Every step along the way, Mattel's new DC Super Hero Girls have looked better and better. Since announcing DC Super Hero Girls, Mattel has slowly been teasing the figures and dolls, along with the numerous other branded accessories like notebooks, skate helmets, socks and books. There are already a dozen animated shorts online, which I guess are supposed to be the impetus to get you to buy the dolls. Considering most of these characters are already fairly big names, it seems like the inverse might be more true. But what do I know?

Not much, except for one thing. This line is going to be trouble.

No seriously, I'm ready to buy all the things. This is what happens when someone comes up with a fun take on familiar characters and the whole collection can be purchased for ~$100. Yes, I know putting older characters back in high school to tell new stories isn't exactly breaking narrative ground here, but I'm all about these stylized takes on the likes of Wonder Woman, Batgirl, Harley Quinn and the rest of the DCU.

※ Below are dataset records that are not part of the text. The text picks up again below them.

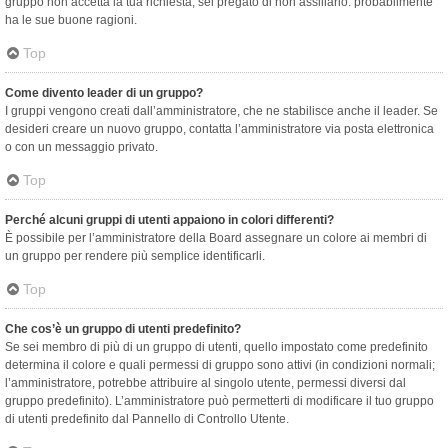
gruppo non accetta la tua richiesta, sei pregato di non assillarlo: probabilmente
ha le sue buone ragioni.
Top
Come divento leader di un gruppo?
I gruppi vengono creati dall’amministratore, che ne stabilisce anche il leader. Se
desideri creare un nuovo gruppo, contatta l’amministratore via posta elettronica
o con un messaggio privato.
Top
Perché alcuni gruppi di utenti appaiono in colori differenti?
È possibile per l’amministratore della Board assegnare un colore ai membri di
un gruppo per rendere più semplice identificarli.
Top
Che cos’è un gruppo di utenti predefinito?
Se sei membro di più di un gruppo di utenti, quello impostato come predefinito
determina il colore e quali permessi di gruppo sono attivi (in condizioni normali;
l’amministratore, potrebbe attribuire al singolo utente, permessi diversi dal
gruppo predefinito). L’amministratore può permetterti di modificare il tuo gruppo
di utenti predefinito dal Pannello di Controllo Utente.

We haven't seen much beyond the same half-dozen dolls, though there are certainly plenty of characters in the animated shorts that will likely make the transition to figure form throughout the next year. Characters like Supergirl and Poison Ivy help round out the line, but it's Bumblebee that has presented DC with some unique opportunities. Because of her prevalence in the animation and in this line, the publisher is looking at making her more prominent across its other brands as well. That's why we're starting to see more collectibles featuring Bumblebee over at DC Collectibles, too. Everyone else already has quite a few figures and statues, but that this kind of cross-promotion and inspiration is being used to give a character that might not otherwise see this kind of push is a great step for DC.

Where the DC Super Hero Girls line loses me a little bit is in the action figure series. Compared to the dolls, the figures just lack the impressive detail and don't look quite as nice. The loss of detail is understandable when dropping from 12" down to 4" figures, but I still wish they had come out a bit better. The kids these are actually aimed at likely won't be as picky, and it's still cool to see more female super hero action figures on store shelves. Losing out on some of the smaller touches the dolls incorporate, like the blue streaks in Wonder Woman's hair to emulate comic book coloring or the sparkling sheen of Supergirl's costume, takes a bit of the allure away from the figures.

There's still no concrete release window for the DC Super Hero Girls line, but hopefully we won't have to wait much longer for these ladies to start showing up at retail. The Wonder Woman at Super Hero High novella is due out in March, so a spring release for the rest of the line would certainly make sense.